Records excerpted from a collection
--------------------

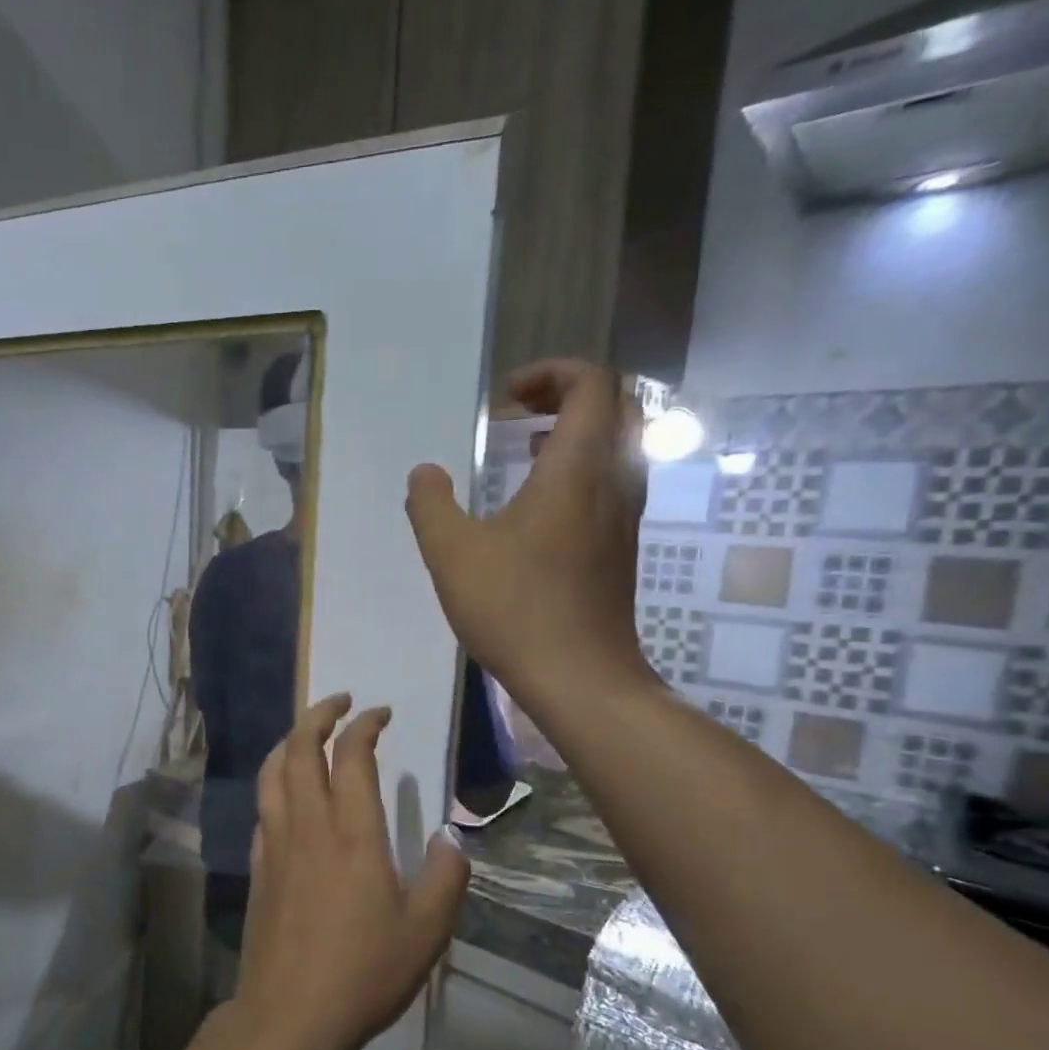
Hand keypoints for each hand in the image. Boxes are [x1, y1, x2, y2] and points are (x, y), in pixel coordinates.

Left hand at [233, 695, 471, 1049]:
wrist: (290, 1014)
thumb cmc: (364, 972)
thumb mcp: (427, 931)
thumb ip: (445, 876)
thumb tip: (450, 836)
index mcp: (352, 833)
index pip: (352, 755)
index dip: (365, 725)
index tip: (380, 713)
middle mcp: (308, 825)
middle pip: (300, 748)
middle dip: (318, 714)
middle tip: (340, 702)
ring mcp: (275, 843)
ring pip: (272, 771)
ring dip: (289, 741)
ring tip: (308, 734)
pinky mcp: (257, 865)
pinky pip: (262, 806)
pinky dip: (275, 782)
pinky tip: (287, 793)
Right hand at [405, 360, 655, 706]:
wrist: (580, 676)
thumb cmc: (515, 607)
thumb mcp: (452, 553)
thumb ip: (431, 505)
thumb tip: (424, 473)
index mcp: (577, 467)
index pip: (592, 383)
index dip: (552, 373)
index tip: (507, 398)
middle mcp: (613, 481)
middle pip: (616, 406)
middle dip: (569, 395)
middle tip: (521, 412)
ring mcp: (623, 517)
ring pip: (619, 446)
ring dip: (577, 433)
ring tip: (526, 450)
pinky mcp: (620, 548)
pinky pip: (612, 482)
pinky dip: (581, 470)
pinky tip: (538, 506)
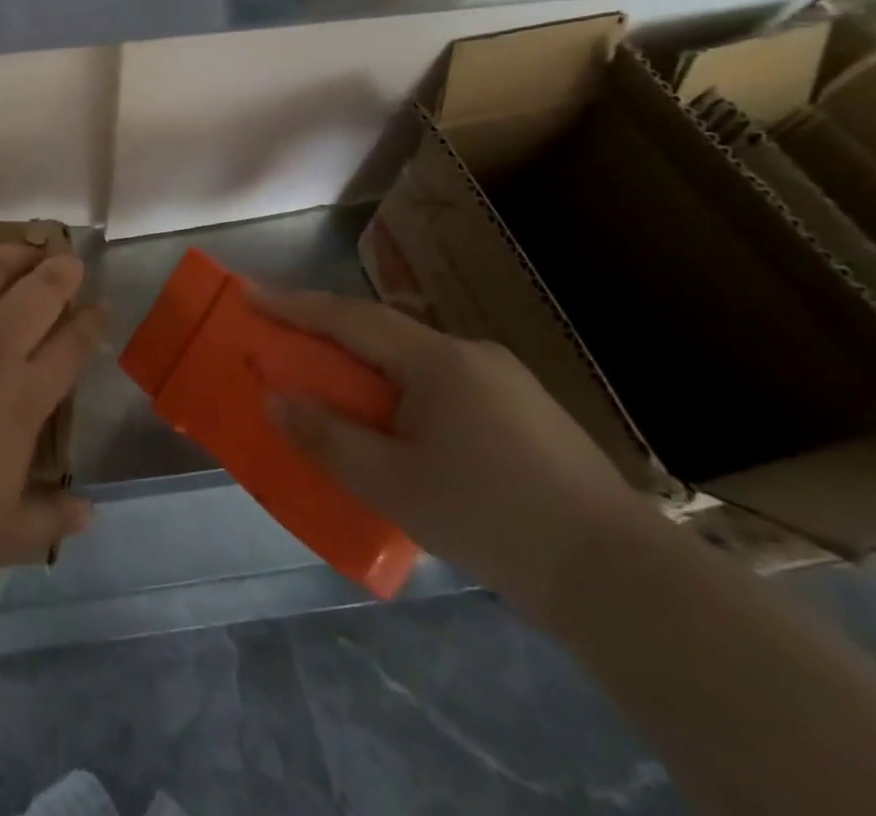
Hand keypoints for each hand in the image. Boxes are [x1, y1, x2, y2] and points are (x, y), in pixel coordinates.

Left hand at [0, 245, 103, 600]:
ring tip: (22, 250)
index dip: (92, 323)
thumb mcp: (2, 536)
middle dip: (62, 272)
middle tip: (69, 262)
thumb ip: (51, 520)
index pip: (72, 346)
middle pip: (39, 293)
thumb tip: (91, 513)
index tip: (102, 308)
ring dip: (11, 255)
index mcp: (22, 396)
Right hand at [256, 289, 655, 617]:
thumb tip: (275, 399)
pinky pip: (443, 384)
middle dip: (327, 335)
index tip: (249, 294)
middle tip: (284, 343)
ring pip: (414, 359)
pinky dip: (403, 390)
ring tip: (336, 391)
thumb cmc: (493, 520)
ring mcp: (505, 381)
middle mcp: (471, 354)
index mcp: (437, 361)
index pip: (349, 318)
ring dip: (366, 366)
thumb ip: (327, 438)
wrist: (626, 581)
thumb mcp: (393, 485)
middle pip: (381, 332)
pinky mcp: (527, 413)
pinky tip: (401, 429)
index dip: (293, 305)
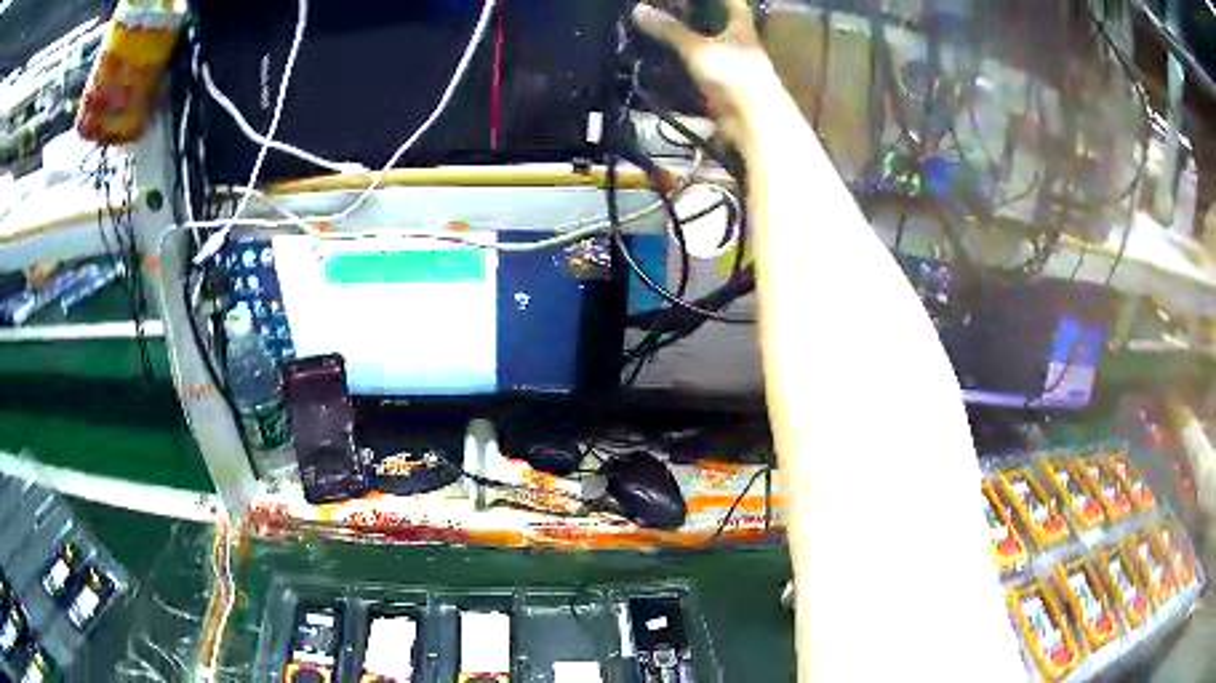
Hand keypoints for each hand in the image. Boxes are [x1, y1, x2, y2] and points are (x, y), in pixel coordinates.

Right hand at [631, 0, 783, 142]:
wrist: (754, 122)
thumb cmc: (734, 76)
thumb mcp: (699, 49)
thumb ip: (670, 29)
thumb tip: (638, 9)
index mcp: (741, 29)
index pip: (733, 3)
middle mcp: (739, 44)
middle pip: (719, 23)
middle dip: (699, 15)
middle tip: (669, 8)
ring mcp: (732, 67)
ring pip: (708, 46)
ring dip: (689, 40)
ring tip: (661, 29)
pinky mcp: (723, 88)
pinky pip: (701, 70)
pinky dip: (685, 64)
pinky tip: (666, 62)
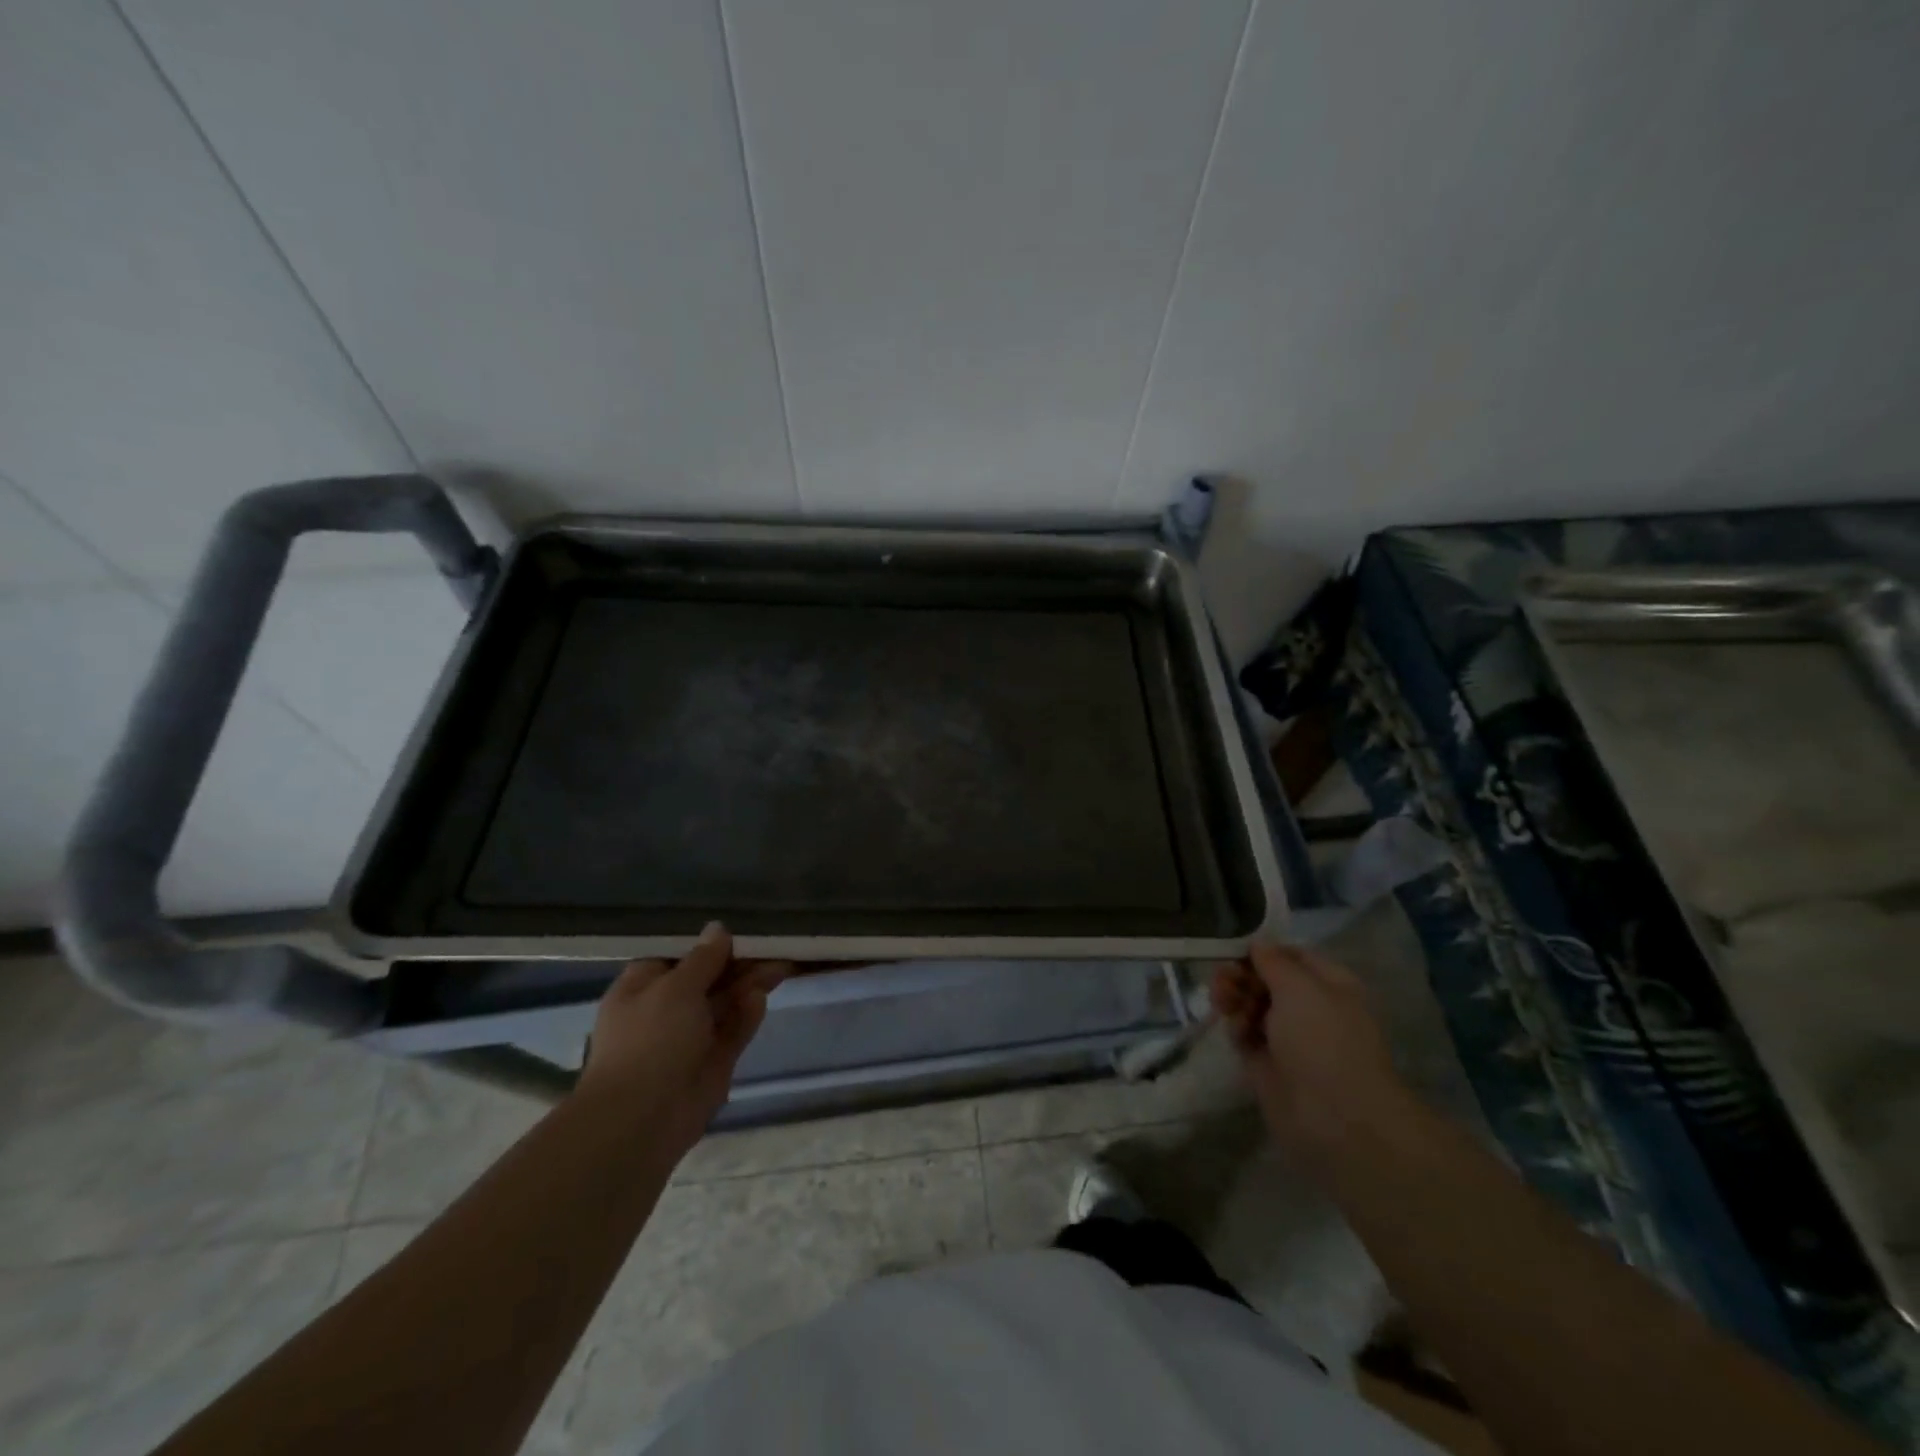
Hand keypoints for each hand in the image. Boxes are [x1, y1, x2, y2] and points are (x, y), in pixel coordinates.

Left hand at [575, 922, 789, 1156]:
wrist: (642, 1119)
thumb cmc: (650, 1039)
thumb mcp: (676, 987)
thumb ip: (704, 958)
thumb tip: (718, 929)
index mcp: (643, 987)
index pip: (678, 956)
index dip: (708, 943)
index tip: (739, 930)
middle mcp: (666, 1010)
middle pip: (708, 978)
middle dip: (739, 963)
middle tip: (773, 946)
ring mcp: (690, 1038)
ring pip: (725, 1003)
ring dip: (749, 985)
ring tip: (781, 965)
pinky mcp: (713, 1062)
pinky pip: (733, 1031)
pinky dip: (747, 1015)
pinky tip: (762, 999)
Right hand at [1210, 941, 1414, 1172]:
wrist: (1335, 1118)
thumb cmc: (1324, 1040)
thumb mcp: (1300, 987)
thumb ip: (1273, 961)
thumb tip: (1258, 944)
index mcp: (1330, 985)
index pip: (1291, 956)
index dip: (1262, 951)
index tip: (1233, 950)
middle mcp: (1310, 1009)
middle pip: (1266, 980)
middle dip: (1241, 975)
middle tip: (1222, 979)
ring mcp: (1289, 1038)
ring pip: (1251, 1005)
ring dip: (1233, 997)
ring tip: (1221, 1001)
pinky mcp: (1267, 1064)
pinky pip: (1245, 1035)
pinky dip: (1236, 1027)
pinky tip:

--------------------

> **ACTIVITY**: Your answer should consist only of the lines from the one with "thumb cmc: (1324, 1040)" through the last line of the entries above, retyped exactly.

> **FINAL ANSWER**:
thumb cmc: (1324, 1040)
thumb mcp: (1300, 987)
thumb ip: (1273, 961)
thumb tip: (1258, 944)
index mcp: (1330, 985)
index pip: (1291, 956)
index dip: (1262, 951)
index tip: (1233, 950)
middle mcp: (1310, 1009)
middle pip: (1266, 980)
middle dip: (1241, 975)
middle tip: (1222, 979)
ring mcp: (1289, 1038)
ring pip: (1251, 1005)
ring dip: (1233, 997)
ring tip: (1221, 1001)
pinky mcp: (1267, 1064)
pinky pip: (1245, 1035)
pinky dip: (1236, 1027)
pinky tip:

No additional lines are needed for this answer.